Murderous basilisk! 

But under Harry’s guidance, he developed a hesitant ease, though not at all powerful enough in the presence of his self-hatred. All of his progress is an artificial product made to pacify and stifle his depression temporarily. Draco placed his trembling hand on Harry’s chest, pressing the pad of his fingers into the sternum bone, feeling the thud of his heartbeat. 

“Harry… I don’t want to wear the Veil anymore,” he whispered. His eyes were on his own hands, but he felt Harry’s body tense against his own. “I want to be with you without consequence.”

“I want that too,” he whispered after a silence. “I want that more than anything.” Harry’s two fingers pressed his chin up, guiding Draco’s gaze to meet his own. He marveled in the depths of his defiant soul: brave and courageous was he. How quickly someone could plunge into the pleasures of life! “You’re stuck with me, Malfoy. I’m not going anywhere. Even if you decide to remain Veiled, I’ll follow you like a dog. You take it off, and I’d be a dog that gets to see your pretty face. Either way, I’m going to crawl after you no matter what you choose.”

“And if something happens to me?”

Harry paused, his face now void of his playful humor. Draco became almost ashamed to have rid him of it. “Then I cease to exist. So you can’t go anywhere, okay?”

“Okay.”

Harry, as if plagued by an onslaught of anxiety, pressed kisses aggressively onto his face, neck, and shoulders. Draco could hear vaguely the dull clunk of the pendulum swinging rhythmically in the grandfather clock, but his own breathy moans—he trembled under the heat of his lover, weak, half awake, but deliriously ecstatic. 

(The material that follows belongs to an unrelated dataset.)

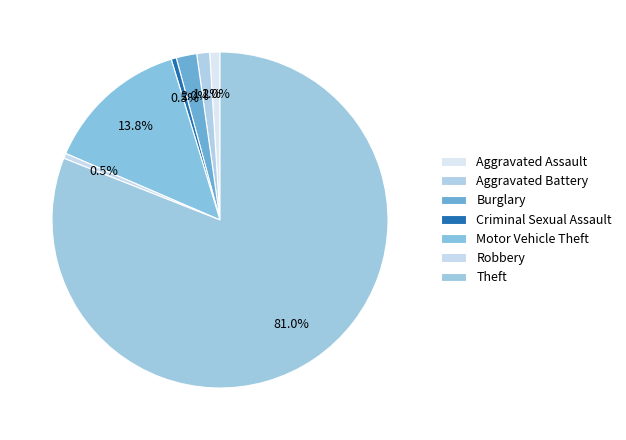

Which slice represents more than half of the pie?

Theft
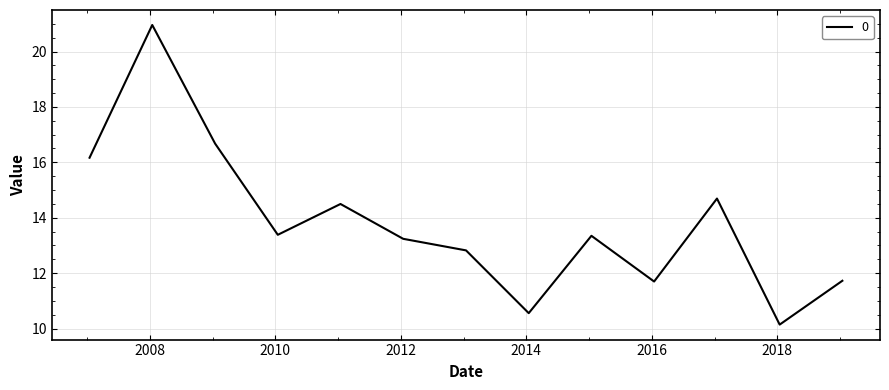

What is the difference between the maximum and minimum values?

10.8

“Don’t leave me now, alright?” Harry whispered in between his kisses. “Don’t you even think about it.”

“I wouldn’t leave you willingly, Harry. But sometimes I feel like something might happen to me. Would you hate me if they Cleansed me?”

“Stop talking,” Harry demanded, pressing the heat of his mouth into his own. Draco gasped at the boldness of his action, but with a sudden intake of breath he eventually melted into his arms. The pendulum still swung, the seconds clicked away; Draco moaned, and their mouths created a wet symphonic rhythm against the percussion of time. Harry’s hands are on his waist, and Draco’s consciousness is on a thread. He is smiling; he thinks he’s dreaming when Harry touches his thigh again. 

And somehow, the moment faded indistinguishably into a dream. Draco had fallen unconscious, exhaustion and severe emotion the culprit. And Harry was rather stunned by the suddenness of this immobility; frightened for a moment and then frightened for the future. He, too, began to weep out of sheer terror that there be even a chance of a Draco-less life. Harry cradled his lover, kissing him and whispering his “I love you’s” until he, too, fell asleep.